Man with Winnipeg ties identified as homicide victim in 1997 cold case, but Florida police still seek answers
CBC
Cold case detectives in Florida say a homicide victim found floating near a beach in the Sunshine State more than two decades ago was a Canadian man with ties to Winnipeg, a discovery made thanks to DNA technology, and police hope the information leads to answers about who killed him.
Sarah Scalia, a detective with the Flagler County Sheriff's Office's cold case unit, says two local boat company employees were on a test drive on Sept. 10, 1997, when they noticed an alligator swimming in a section of the Intracoastal Waterway near Flagler Beach in northeastern Florida.
Then they saw something else drifting atop the water.
"They got a little closer, and saw that it was a body, and they notified law enforcement," Scalia told CBC News on Friday.
The man had no identification and investigators believe he had been killed about a week prior, but police weren't able to identify him until earlier this year.
The sheriff's office released Robert Bruce McPhail's identity for the first time in a Thursday news release, saying the 58-year-old was bound, shot and stabbed multiple times before he was dumped in the water.
"Obviously, somebody wanted him dead, and they didn't want him found," said Scalia.

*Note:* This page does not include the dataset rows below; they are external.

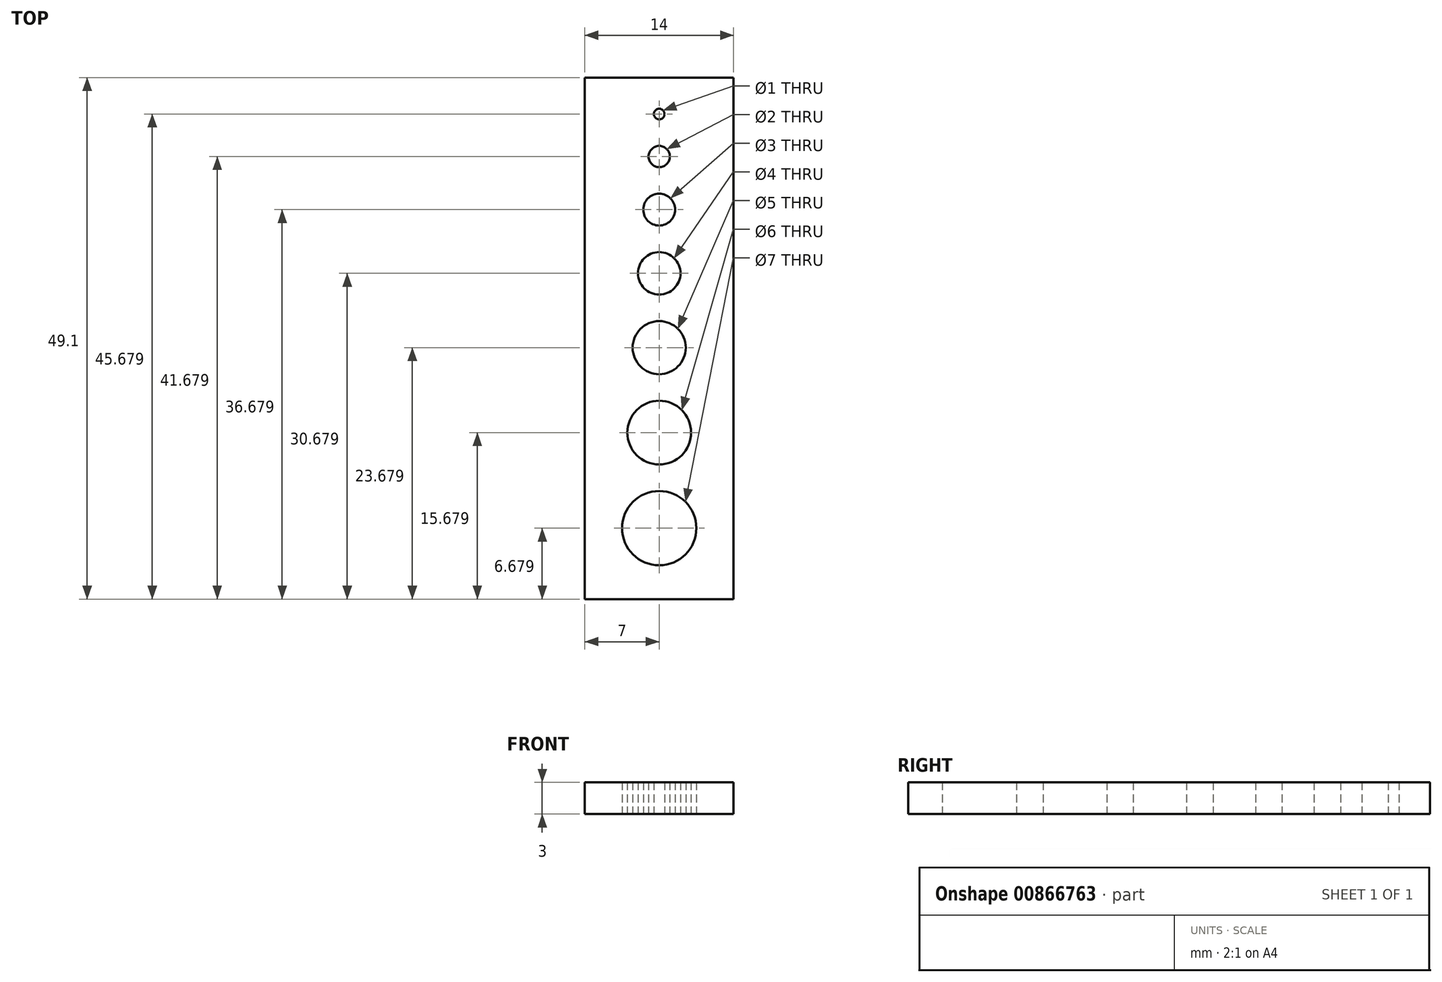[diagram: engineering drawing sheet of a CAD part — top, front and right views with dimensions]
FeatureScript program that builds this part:
annotation { "Feature Type Name" : "Feature", "Feature Type Description" : "" }
export const myFeature = defineFeature(function(context is Context, id is Id, definition is map)
    precondition{}
    {
        {
            var Q0;
            Q0=qCreatedBy(makeId("Top.planeOp"),FACE);
            var sketch = newSketch(context, id + "F0", { "sketchPlane" : qUnion([Q0])});
            skCircle(sketch, "E0", {"center": v(0, 12.3) * mm, "radius": 0.5 * mm});
            skCircle(sketch, "E1", {"center": v(0, 8.3) * mm, "radius": 1 * mm});
            skCircle(sketch, "E2", {"center": v(0, 3.3) * mm, "radius": 1.5 * mm});
            skCircle(sketch, "E3", {"center": v(0, -2.7) * mm, "radius": 2 * mm});
            skCircle(sketch, "E4", {"center": v(0, -9.7) * mm, "radius": 2.5 * mm});
            skCircle(sketch, "E5", {"center": v(0, -17.7) * mm, "radius": 3 * mm});
            skCircle(sketch, "E6", {"center": v(0, -26.7) * mm, "radius": 3.5 * mm});
            skLineSegment(sketch, "E7.bottom", {"start": v(-7, 15.73) * mm, "end": v(7, 15.73) * mm});
            skLineSegment(sketch, "E7.top", {"start": v(-7, -33.37) * mm, "end": v(7, -33.37) * mm});
            skLineSegment(sketch, "E7.left", {"start": v(-7, 15.73) * mm, "end": v(-7, -33.37) * mm});
            skLineSegment(sketch, "E7.right", {"start": v(7, 15.73) * mm, "end": v(7, -33.37) * mm});
            skSolve(sketch);
        }
        {
            var Q0;
            Q0=makeQuery(id+"F0.imprint","IMPRINT",FACE,{"disambiguationData":[TD([[makeQuery(id+"F0.imprint","IMPRINT",EDGE,{"derivedFrom":sQuery(id+"F0.wireOp",EDGE,"E0")}),-1.0]])]});
            extrude(context, id + "F1", {"entities" : qUnion([Q0]), "depth" : 3 * mm, "offsetDistance" : 25 * mm});
        }
    });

"Lucky for us, we live in Florida, where there's alligators everywhere, and perhaps if it wasn't for that alligator and those two employees … we would never have found him."
Detectives scoured the surrounding areas for clues about the man's identity for more than two decades, before employing technology they had never used before, said Scalia. They sent the man's bones to Othram, a forensic genetic genealogy company, in 2021.
"They were able to get some common ancestors and matches, and so they would build the tree upwards to find out how these matches are related," she said, before they built the tree back downwards, ruling out people who did not fit McPhail's profile.
"He remained unidentified for [almost] 26 years, until we were able to figure out that he was Robert Bruce McPhail from Canada," Scalia said.
The Texas-based company also helped identify a suspect in the murder of Christine Jessop, 9, an Ontario girl who was abducted in 1984, as well as the 1983 killings of Susan Tice and Erin Gilmour in Toronto.
WATCH | DNA technology identifies homicide victim 25 years later:
McPhail was an only child, and his parents both died in the 1970s, a spokesperson from the sheriff's office said. Family did not report the 58-year-old as missing, and distant relatives did not know he had been murdered after losing touch with him when he moved to Florida in the mid-1990s.